Let the output of the convolutional layers be represented as a 3D tensor $T$ of size $h \times w \times c$, where:

  • $h$: Height of the feature map.
  • $w$: Width of the feature map.
  • $c$: Number of channels (features) in the feature map.

The global max pooling operation computes:

$$ v_k = \max_{i,j} T_{ijk}, \quad \forall k \in [1, c] $$

Where:

  • $T_{ijk}$ is the value at position $(i, j)$ in the $k$-th channel of the tensor.
  • $\max_{i,j} T_{ijk}$ finds the maximum value in the entire $h \times w$ grid for the $k$-th channel.
  • $v_k$ is the resulting value for the $k$-th channel.

The output is a vector $v \in \mathbb{R}^{c}$, where $c$ is the number of channels. For EfficientNetB3, $c = 1536$, so the output vector has 1536 elements.


Step-by-Step Explanation of Global Max Pooling

Section titled “Step-by-Step Explanation of Global Max Pooling”
  1. Input Tensor: The input tensor $T$ represents the feature maps after the convolutional layers. For example, if $T$ is of shape $7 \times 7 \times 1536$:

    • There are 1536 channels.
    • Each channel is a $7 \times 7$ matrix of feature values.
  2. Finding Maximum Values:

    • For each channel $k$, the operation $\max_{i,j} T_{ijk}$ scans the entire $7 \times 7$ grid.
    • It picks the largest value in the grid and assigns it to $v_k$.
  3. Generating the 1D Vector:

    • After computing the maximum value for all 1536 channels, the result is a 1D vector: $$ v = [v_1, v_2, \dots, v_{1536}] $$

  1. Dimensionality Reduction:

    • It reduces the spatial dimensions ($h \times w$) of the feature maps to a single value per channel.
    • For example, a $7 \times 7 \times 1536$ tensor becomes a $1 \times 1536$ vector.
  2. Retains Salient Features:

    • By keeping only the maximum value from each channel, it captures the most significant feature activation in that channel.
  3. Parameter-Free:

    • Unlike fully connected layers, global max pooling does not add any learnable parameters.
  4. Translation Invariance:

    • It focuses on the presence of a feature rather than its exact location, making the network more robust to spatial translations in the input.

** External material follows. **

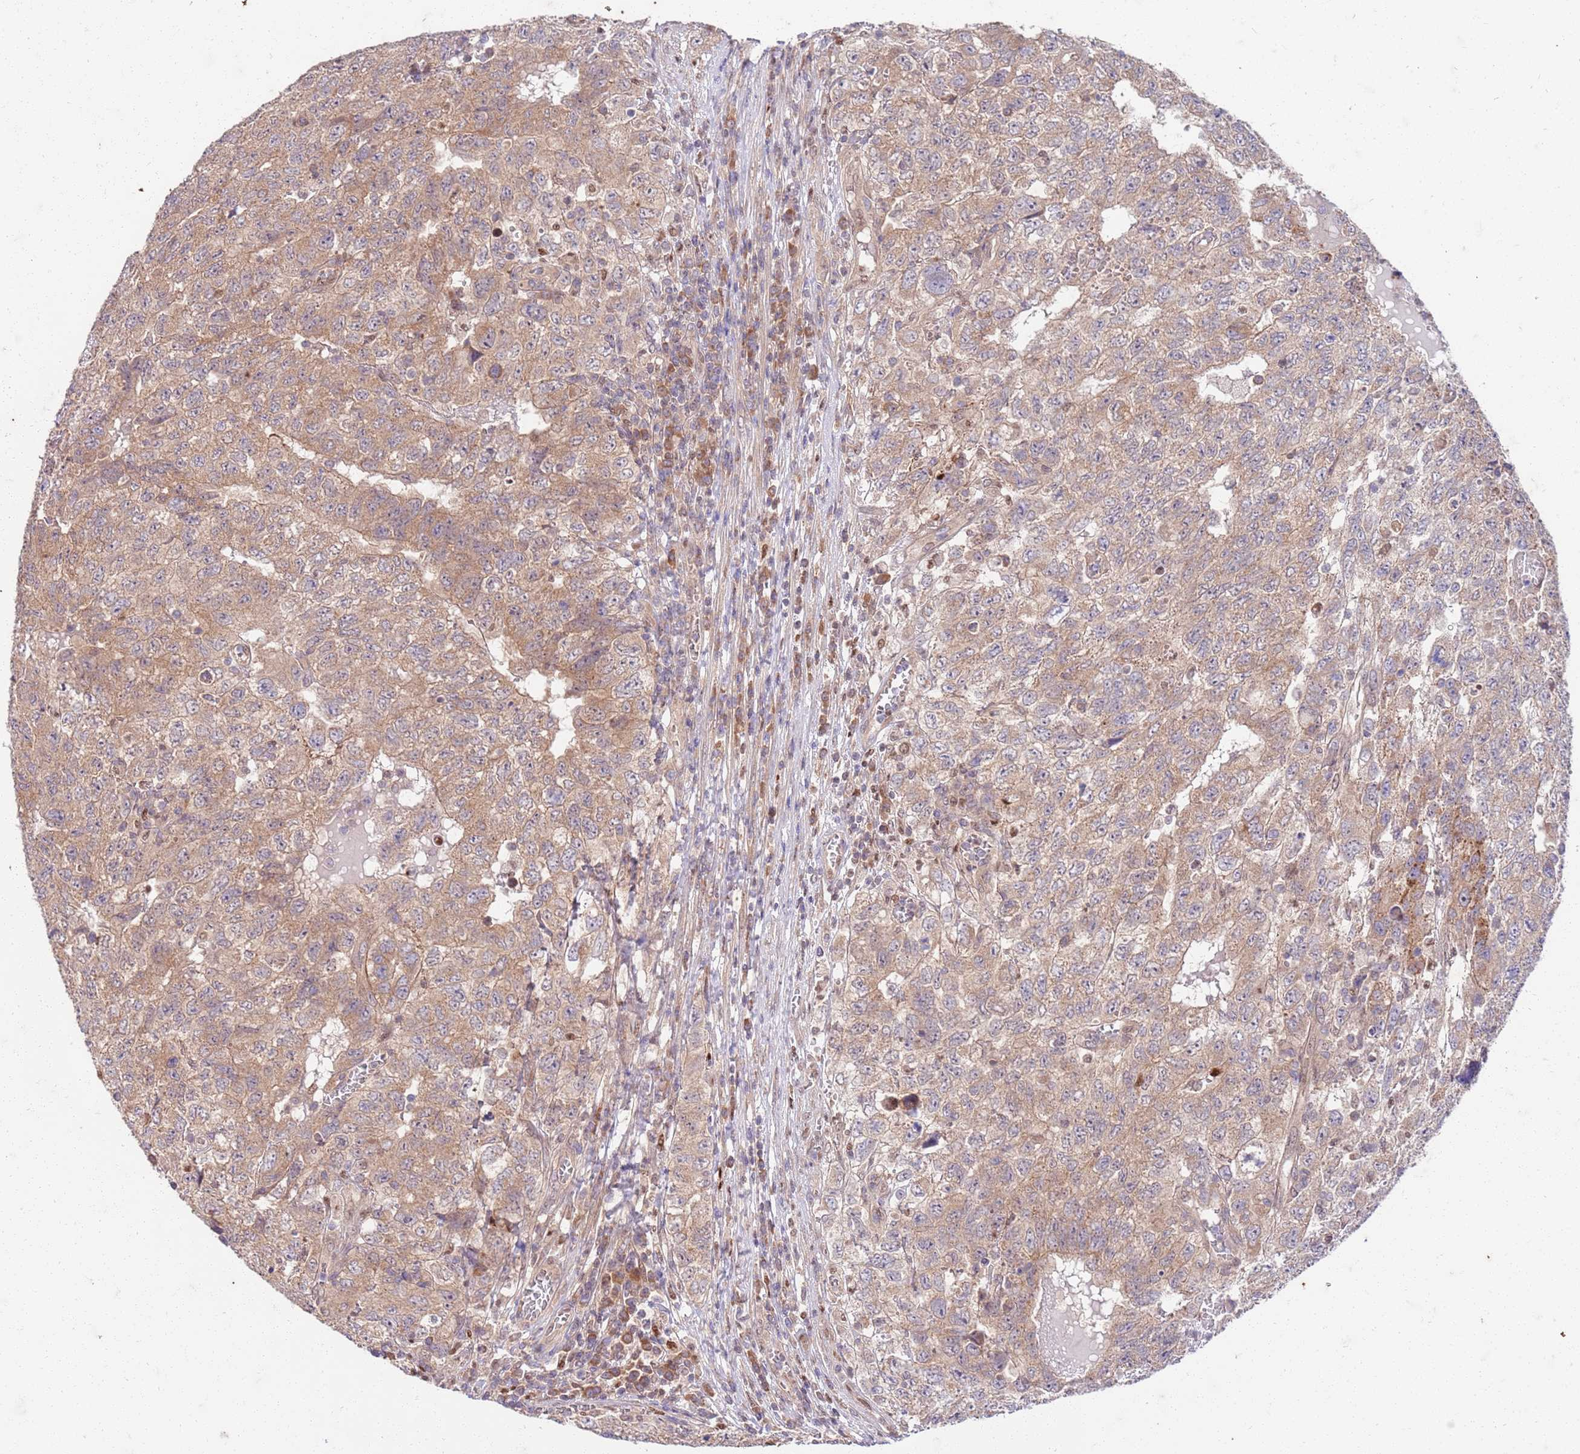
{"staining": {"intensity": "weak", "quantity": ">75%", "location": "cytoplasmic/membranous"}, "tissue": "testis cancer", "cell_type": "Tumor cells", "image_type": "cancer", "snomed": [{"axis": "morphology", "description": "Carcinoma, Embryonal, NOS"}, {"axis": "topography", "description": "Testis"}], "caption": "IHC image of neoplastic tissue: testis cancer (embryonal carcinoma) stained using immunohistochemistry (IHC) exhibits low levels of weak protein expression localized specifically in the cytoplasmic/membranous of tumor cells, appearing as a cytoplasmic/membranous brown color.", "gene": "OSBP", "patient": {"sex": "male", "age": 34}}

Suppose a single channel of the feature map $T_k$ (size $3 \times 3$) looks like this:

$$ T_k = \begin{bmatrix} 0.1 & 0.5 & 0.3 \ 0.7 & 0.2 & 0.4 \ 0.8 & 0.6 & 0.9 \end{bmatrix} $$

The global max pooling operation computes:

$$ v_k = \max_{i,j} T_{ijk} = \max(0.1, 0.5, 0.3, 0.7, 0.2, 0.4, 0.8, 0.6, 0.9) = 0.9 $$

For all channels, this process repeats, resulting in the final 1D vector $v$.


  • Compact Representation:

    • Converts large, high-dimensional feature maps into small vectors while preserving the most salient features.
  • Efficient Computation:

    • Reduces the computational cost by collapsing spatial dimensions.
  • Simplifies Final Layers:

    • The resulting vector $v \in \mathbb{R}^{c}$ can directly feed into dense layers for classification.